Telefonu kapattık ve eşyalarımı birkaç sırt çantasına yerleştirip bilgisayarımı ve şarj cihazlarımıda alıp tekerlekli sandalyemi kapıya sürdüm. Sürerken mutfağın önünden geçtiğimde ilacıda yanıma almıştım. o sırada Müge Hocam gelmişti. Önce eşyalarımı alıp arabasına yerleştirdi ve sonra benide arabaya sürüp kapıyı açtı. Arka koltuğa yerleşip tekerlekli sandalyemide yanıma aldım. Müge Hoca arabaya bindi ve arabayı sürmeye başladı. Yolda giderkende dikiz aynasından bana baktı.

"Ee Ayaz. anlat, neden apar topar eşyalarını falan toplayıp gitme kararı aldın?"

"Hocam hani ben felcim biliyorsunuz."

"Evet?"

"Heh, işte ben felç değilmişim. Ailem beni öldürmek için bana bir ilaç veriyorlarmış. bende bunu erkenden anladım çok şükür."

"Ayazcığım gerçekten senin adına çok üzüldüm. Merak etme. Güvende olacaksın. Tanıdığım çok iyi bir avukat var. seni onla tanıştırırım. hepsinin burnundan getiririz." 

Yüzümde buruk bir gülümseme vardı. "Sağolun hocam ama benim önce kalacak bir yere ihtiyacım var." 

"Ayaz bizde kalırsın bir süre. Hem tek başına olmazsın, canın sıkılmaz en azından." 

"Hocam çok teşekkür ederim ama ben kimseye yük olmak istemiyorum artık. zaten yeteri kadar yük oldum insanlara."
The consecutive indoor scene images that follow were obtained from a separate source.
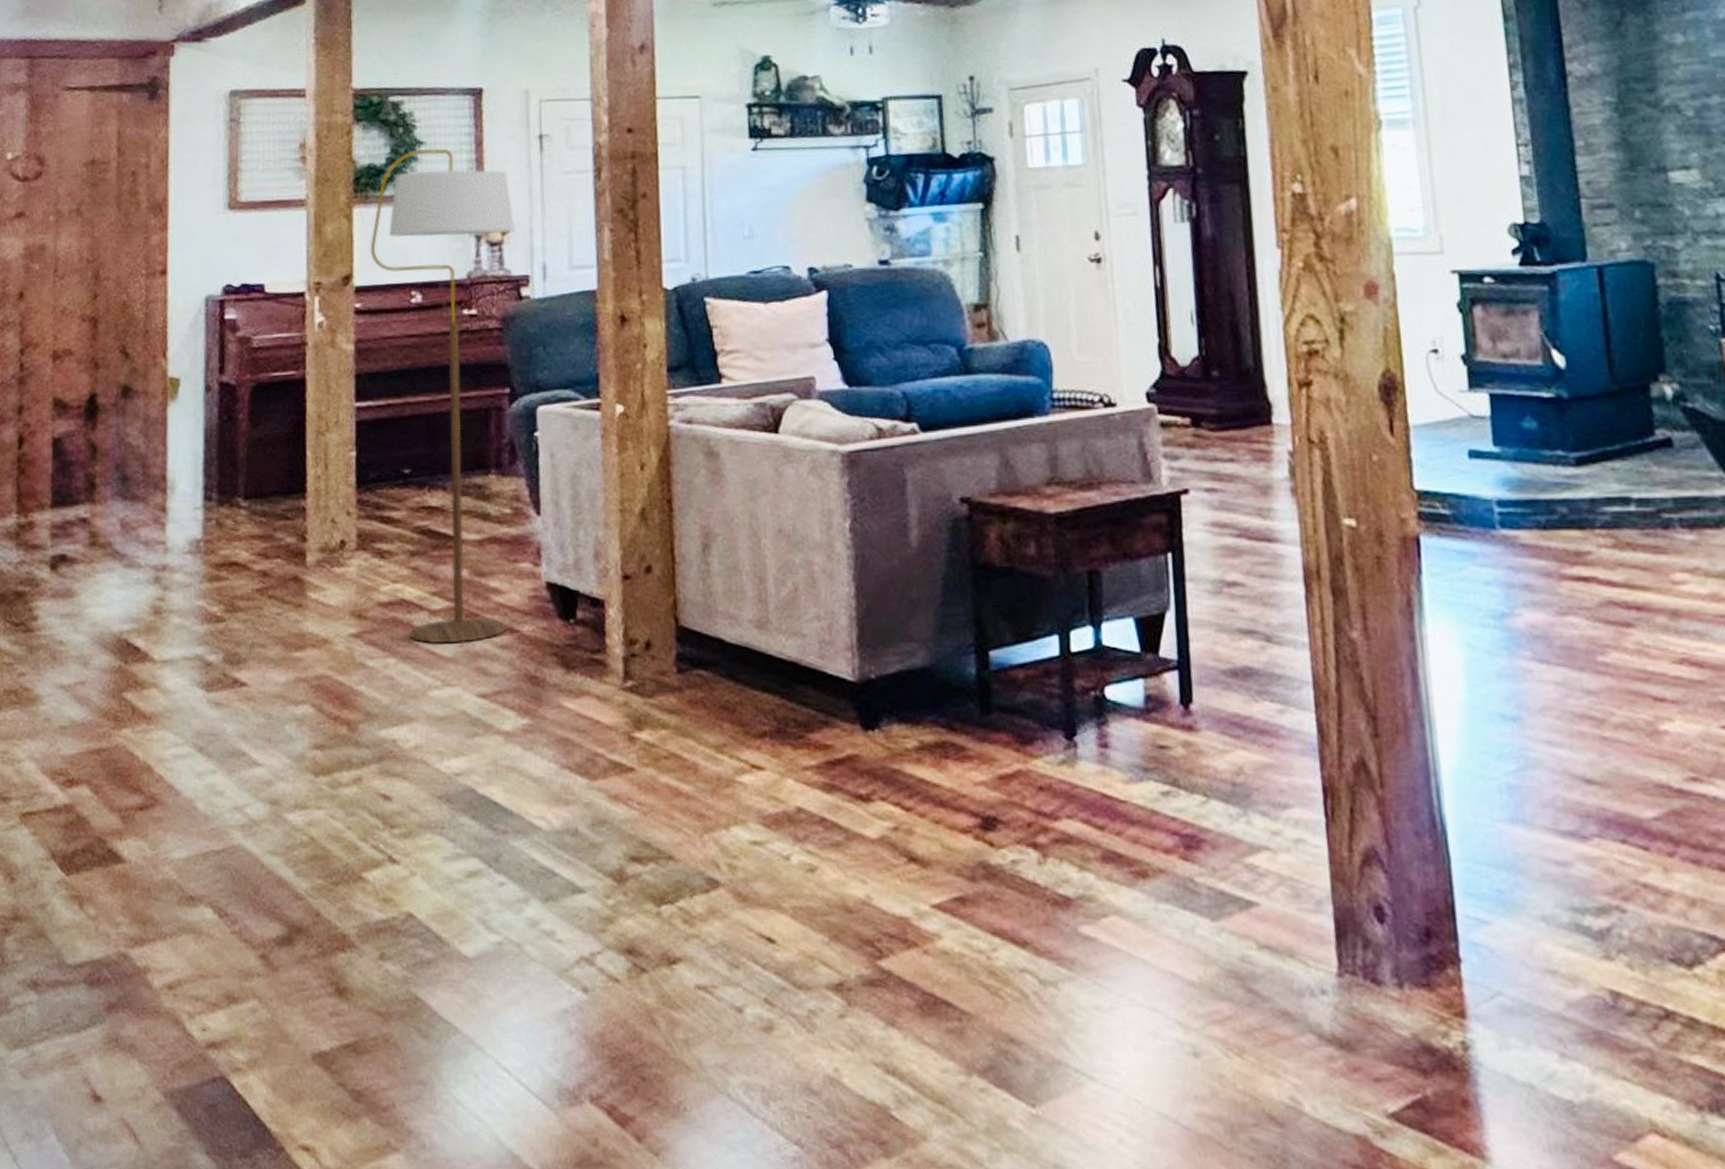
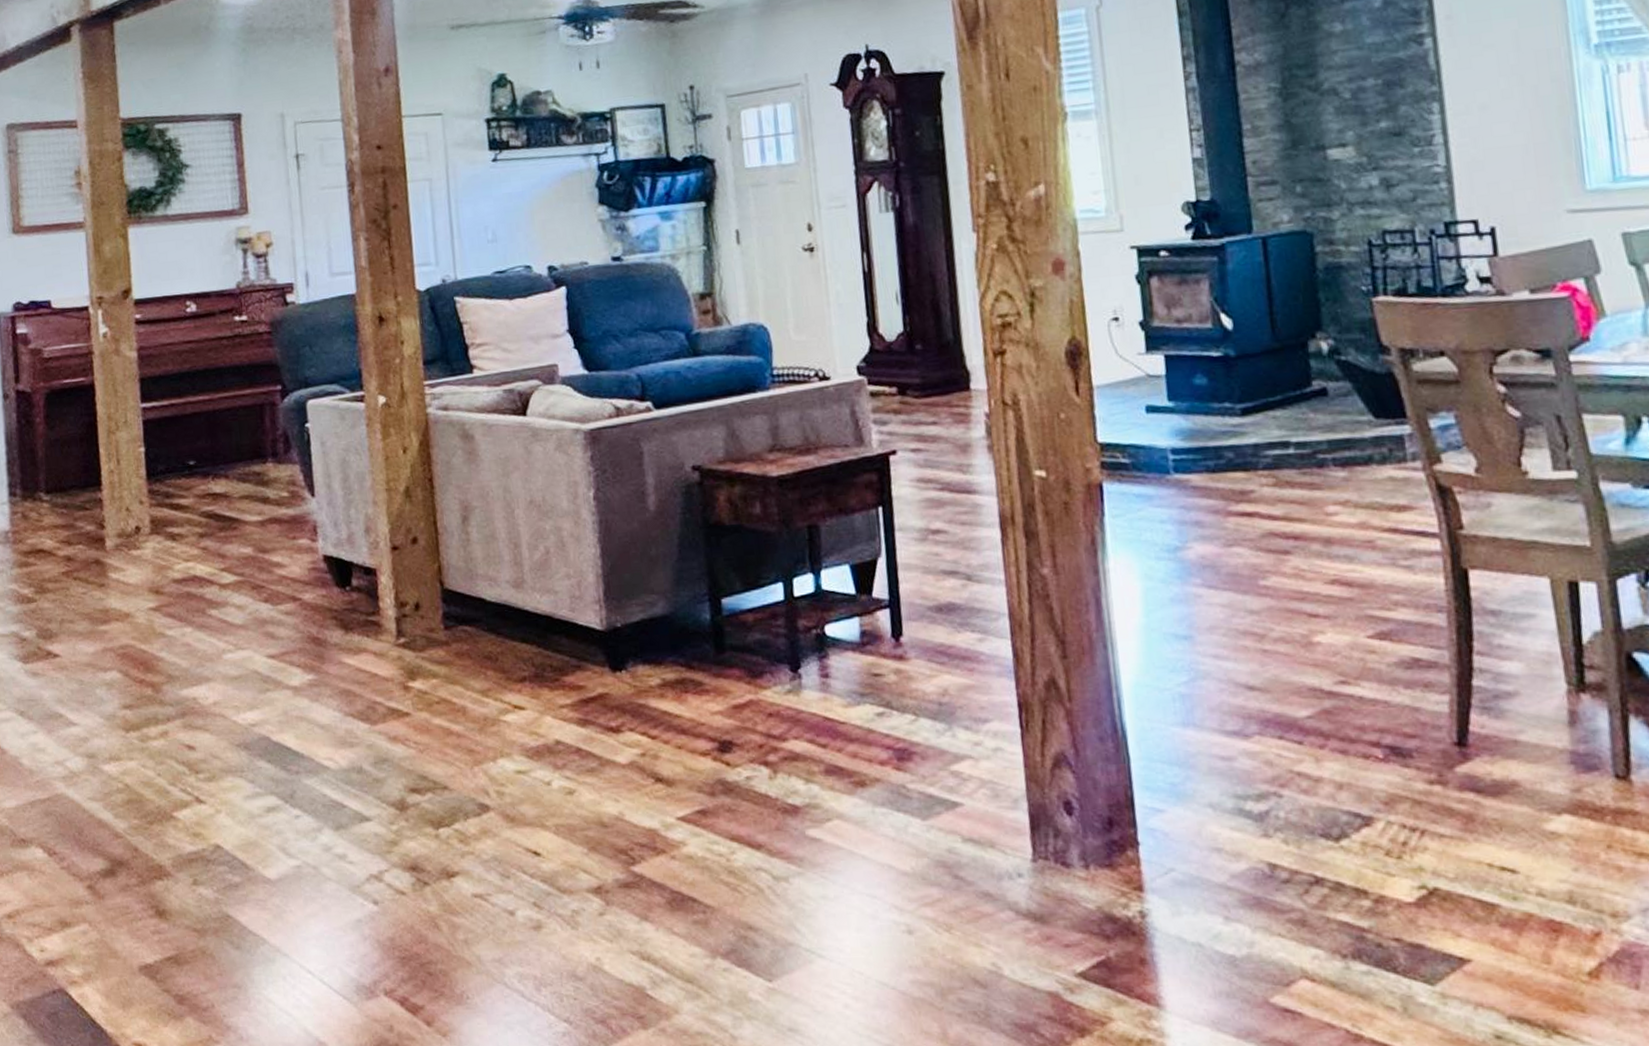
floor lamp: present [370,148,515,643] -> none [146,170,290,613]

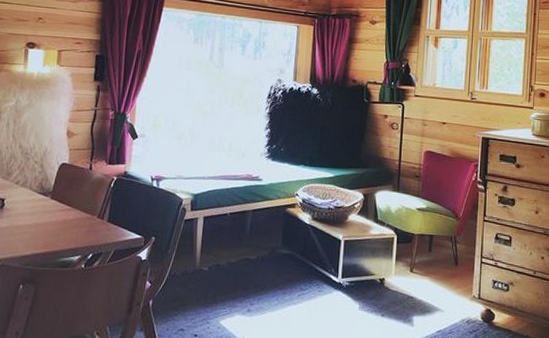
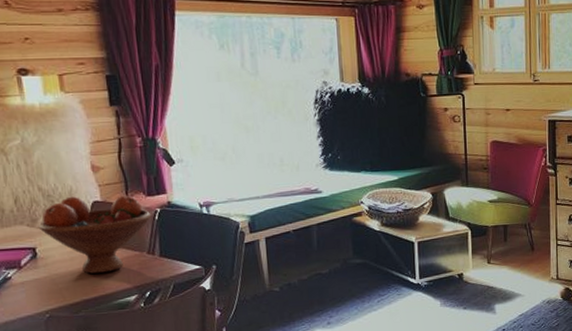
fruit bowl: none [12,156,109,231] -> present [39,196,152,274]

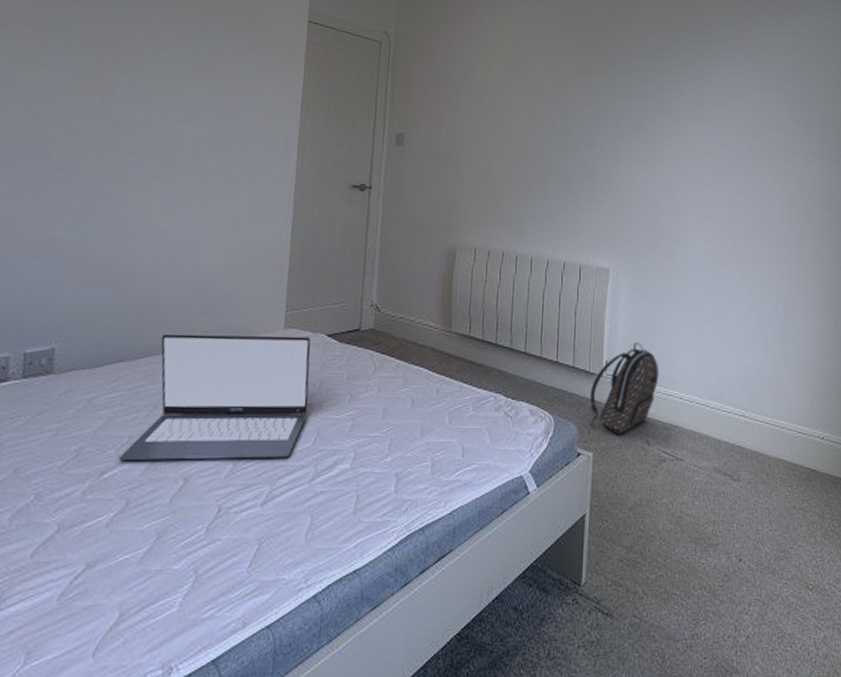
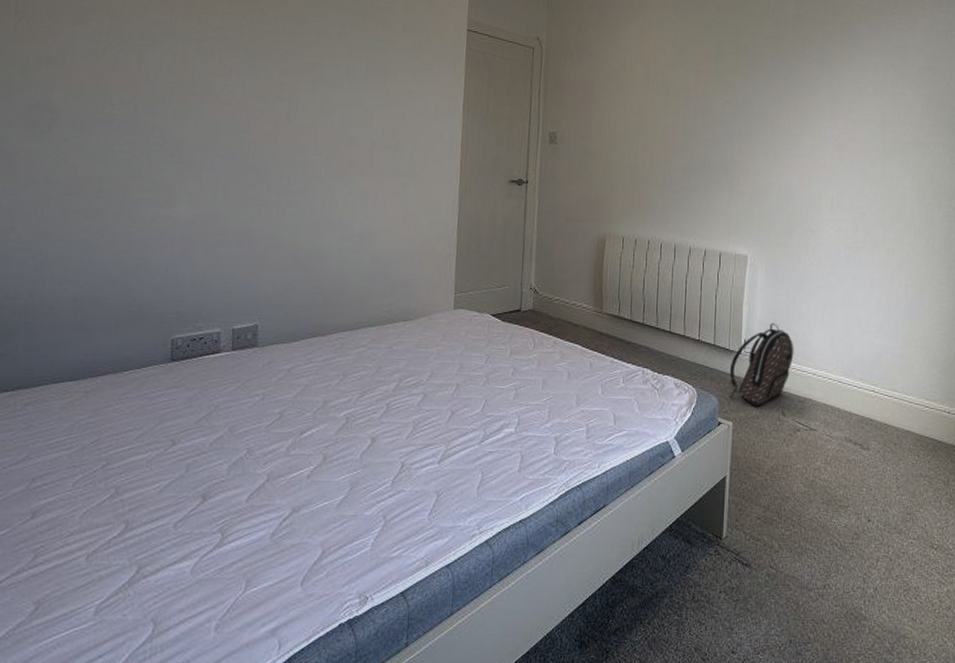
laptop: present [118,333,312,462] -> none [315,312,478,423]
Müge Hoca beni azarlamaya başlamıştı. Dikiz aynasından onun gözlerine baktığımda acı ile gülümsüyordu. Belli ki gerçekten yardım etmek istiyordu.

"Aşk olsun Ayaz. Duymamış olayım. Ne yükü saçmalama. Kötü gününde yanında olamayacaksak ne zaman yanında olacağız? Senin bütün hastane işleriyle ben özel olarak ilgileneceğim. yalnız bırakmam seni hayatta."

Israrcılığına karşı gelmeyecektim. söylediği şeyle gülümsedim. 

"Geliyorsun değil mi şimdi?"

"Evet hocam. Geliyorum."

"Ah! sormayı unuttum ayazcığım aç mısın?"

Müge hocanın sorduğu soruyla aklıma midem gelmişti. Bugün yaşadığım şok gerçekten beni acıktırmıştı. söylemekle söylememek arasında kalmıştım ama söyledim.

"Evet hocam açım."

"Tamamdır. şurda güzelce karnımızı doyuralım o halde."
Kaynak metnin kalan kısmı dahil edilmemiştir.